* WHAT THIS TASK INVOLVES
Copy every row below word for word, but leave out the pictures.

* DATASET EXCERPTS
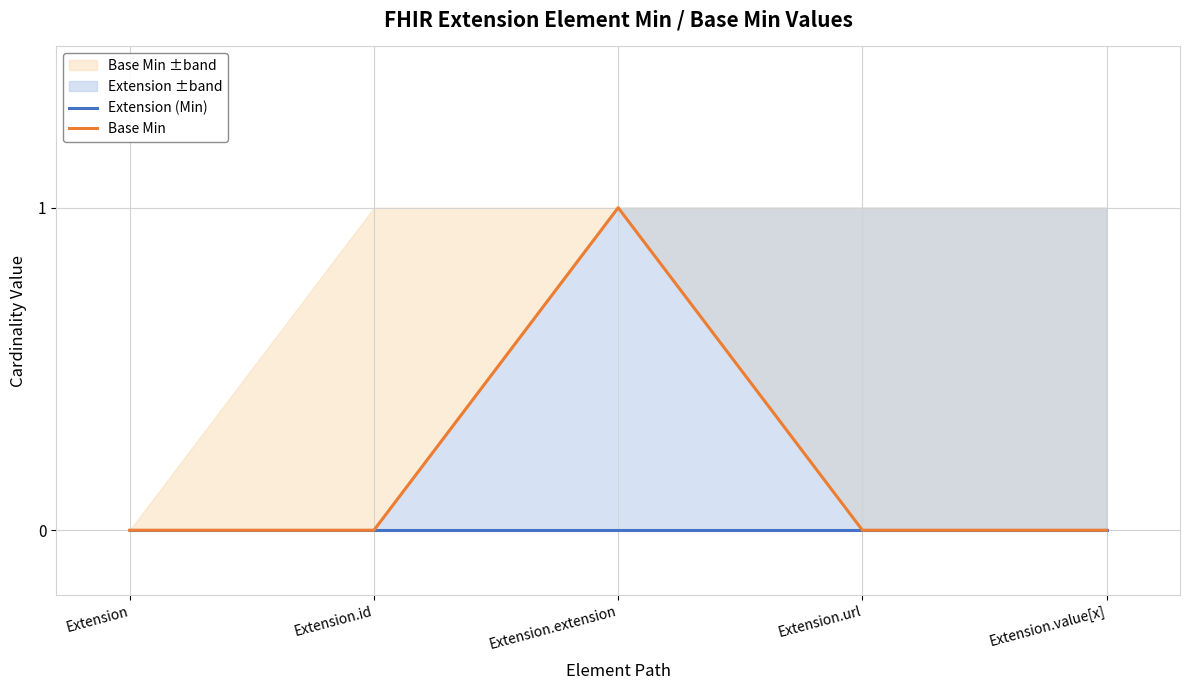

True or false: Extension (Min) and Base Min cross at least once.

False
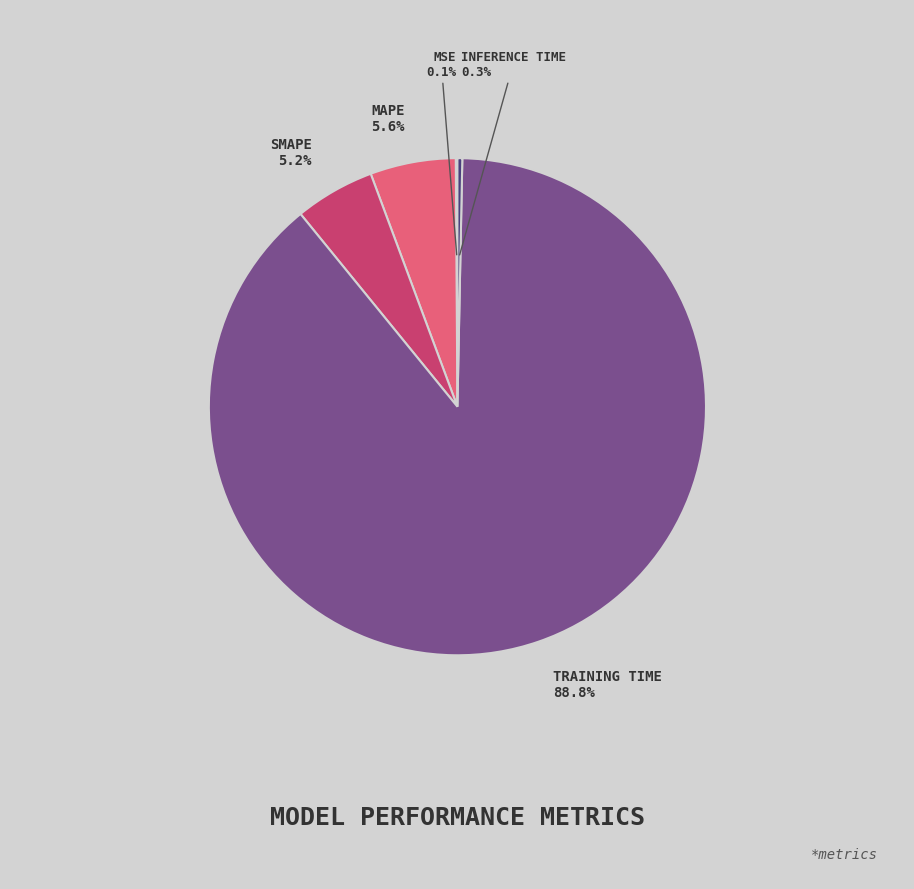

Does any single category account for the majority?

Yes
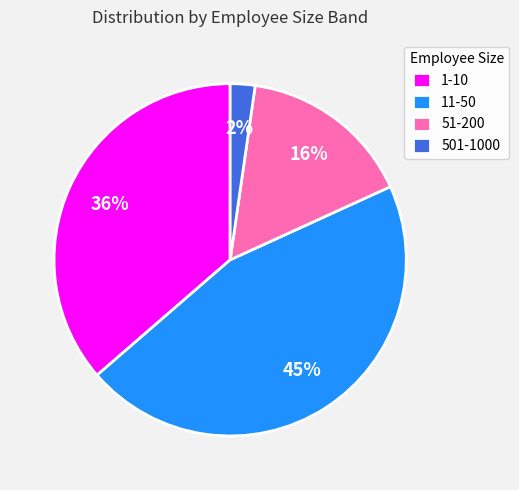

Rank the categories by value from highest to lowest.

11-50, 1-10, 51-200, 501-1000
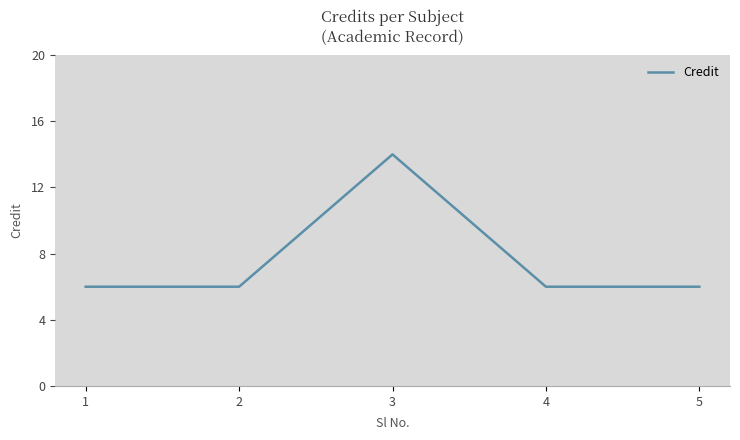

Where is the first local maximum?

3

* RESULT OF THE TASK
True or false: Extension (Min) and Base Min cross at least once.

False

Does any single category account for the majority?

Yes

Rank the categories by value from highest to lowest.

11-50, 1-10, 51-200, 501-1000

Where is the first local maximum?

3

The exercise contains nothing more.